No … it could never be that so it was just my PTSD. My FND. My PNES. My anything but that. It’s been over a decade now … and since reconnecting with the Autistic community in 2016 I learned about a condition called Ehlers Danlos Syndrome or EDS.
I’d never heard of EDS before the Autistic community connected me to it. It’s common comorbidity for Autistics. Come to find out, I have EDS. Which OK – EDS and RA … I won’t take meds for RA since 2010. I absolutely refuse.
But this year something strange happened and at first I didn’t believe it … it took three confirmations before I was able to really fathom this could be real – I don’t have RA. I don’t have Rhuemathoid Arthritis and I NEVER DID.
You know what else I lost when I became disabled? My disability insurance for long-term through my work, because they said it was sourced from PTSD. Instead of making up the gap between my old salary and ssdi, they dropped me. poverty was the welcome mat to this life for my kids
So my question is, if Autistic healthcare actually followed our developmental timelines, our lifespans and included awareness for common co-morbidities like EDS – would my life be different today?

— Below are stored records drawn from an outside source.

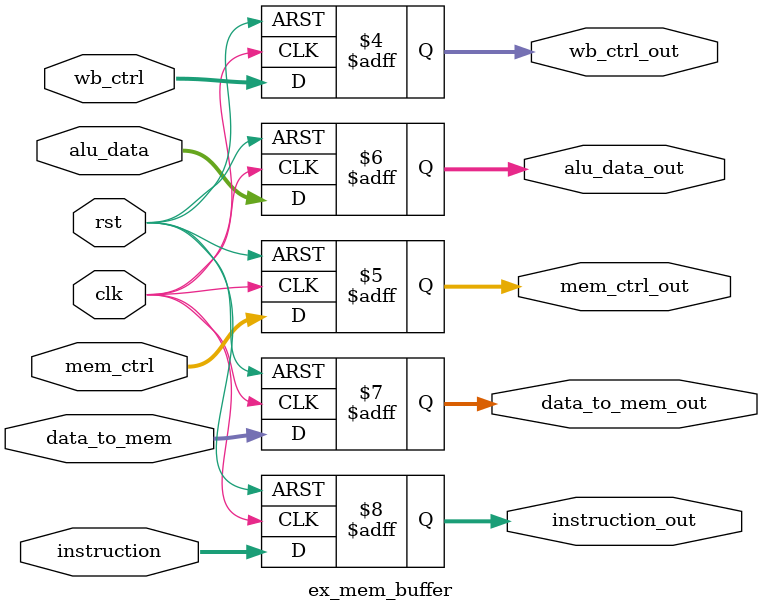
<source format=v>
/*
Author: Adolfo Pineda
Title: Execution / Memory Buffer Registers
Summary: Buffer stores data, addresses, control signals, and instrutions between
   the Execution and Memory stages of a pipelined CPU
*/


module ex_mem_buffer( 
         clk,
         rst,
         wb_ctrl,
         mem_ctrl,
         alu_data,
         data_to_mem,
         instruction,
         wb_ctrl_out,
         mem_ctrl_out,
         alu_data_out,
         data_to_mem_out,
         instruction_out
);
	
   // INPUT
   // buffer control
	input wire clk, rst;
   // cpu control in
   input wire [2:0] wb_ctrl, mem_ctrl;
   // data in
	input wire [31:0] alu_data, data_to_mem;
	// instr in
   input wire [15:0] instruction;
	// OUTPUT
   // cpu control out
	output reg [2:0]  wb_ctrl_out, mem_ctrl_out;
   // data out
	output reg [31:0] alu_data_out, data_to_mem_out;
	// instr out
   output reg [15:0] instruction_out;
	
   
	initial begin
		wb_ctrl_out = 3'b011;  // no write
		mem_ctrl_out = 3'b100;  // cs high disable mem
		alu_data_out = 7'b0;
		data_to_mem_out = 32'b0;
		instruction_out = 32'b0;
	end
	always @(posedge clk or negedge rst) begin
		if (!rst) begin;
         wb_ctrl_out <= 3'b011; 
         mem_ctrl_out <= 3'b100;
			alu_data_out <= 7'b0;
			data_to_mem_out <= 32'b0;
			instruction_out <= 32'b0;
		end
      else begin
			wb_ctrl_out <= wb_ctrl; 
			mem_ctrl_out <= mem_ctrl;
			alu_data_out <= alu_data;
			data_to_mem_out <= data_to_mem;
			instruction_out <= instruction;
		end
	end
endmodule
</source>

If @AutismSpeaks and others hadn’t pushed their personal agendas into my life and healthcare – would I have known about EDS being a common co-morbidity for Autistics and been tested for that before being given Enbrel for RA? Would it have prevented some of these complications?
There are real consequences out here born by Autistics caused by the harmful ripple affect these autism organizations created in our name. How much more must we bear the burden for these priveleged parents of Autistics holding the reins of our healthcare for their agendas?
Seeing the autism cabal rise up and push ‘profound autism’ so they can maintain control of the power and money is infuriating. Watching them count all Autistics in their bs ‘autism epidemic’ and then tell us they aren’t here for us – but for autistics like their child.
Damn all the rest of us they don’t have compassion for – damn us to poverty, damn us to abuse, damn us to prison, damn us to early deaths via suicide. Early deaths via ignorance in medicine.
It’s time halt these organizations and untangle them from all faucets of our lives, education, healthcare, therapy and more. ABA only increases our suicide rates – but there it is in our mental health services now … damning us Autistics again. When will they stfu and listen?
To be clear, I do have PTSD, FND, PNES and EDS. There’s no going back here for me – but perhaps this tale of mine can be a caution to other Autistics and professionals. And maybe someday, in this civil rights and disability rights movement, we can get real healthcare options too.
[Note: This tweet is by my oldest Autistic son, Jared. My healthcare experiences didn’t just affect me. How would Christmas be different if Autistic healthcare and our lifespans were better understood? How different would my son’s life be if I didn’t go down like I did in 2010?
Do you know what happened to him after I went down? I’ll tell you someday, and with his permission too.
Every Autistic is ‘profoundly affected’ by these non-Autistic-led autism organizations and privileged parents who leverage their voice over Autistics. There is real damage out here. Real fall out. Real lives being destroyed due to their agenda for us. When will their monopoly on all things autism be halted?
When will they stop segregating Autistics into those who matter and those who don’t based on their defined categories for us?
– Eve Reiland ]
ReignFox: This is my mother. Read her story. This is why Autism Speaks is the fucking devil for us.
ReignFox: This shit made waves through our family and especially hit me hard. I’ve been traumatized for years because of this shit. It literally ruined Christmas for me seeing my mother being destroyed like this.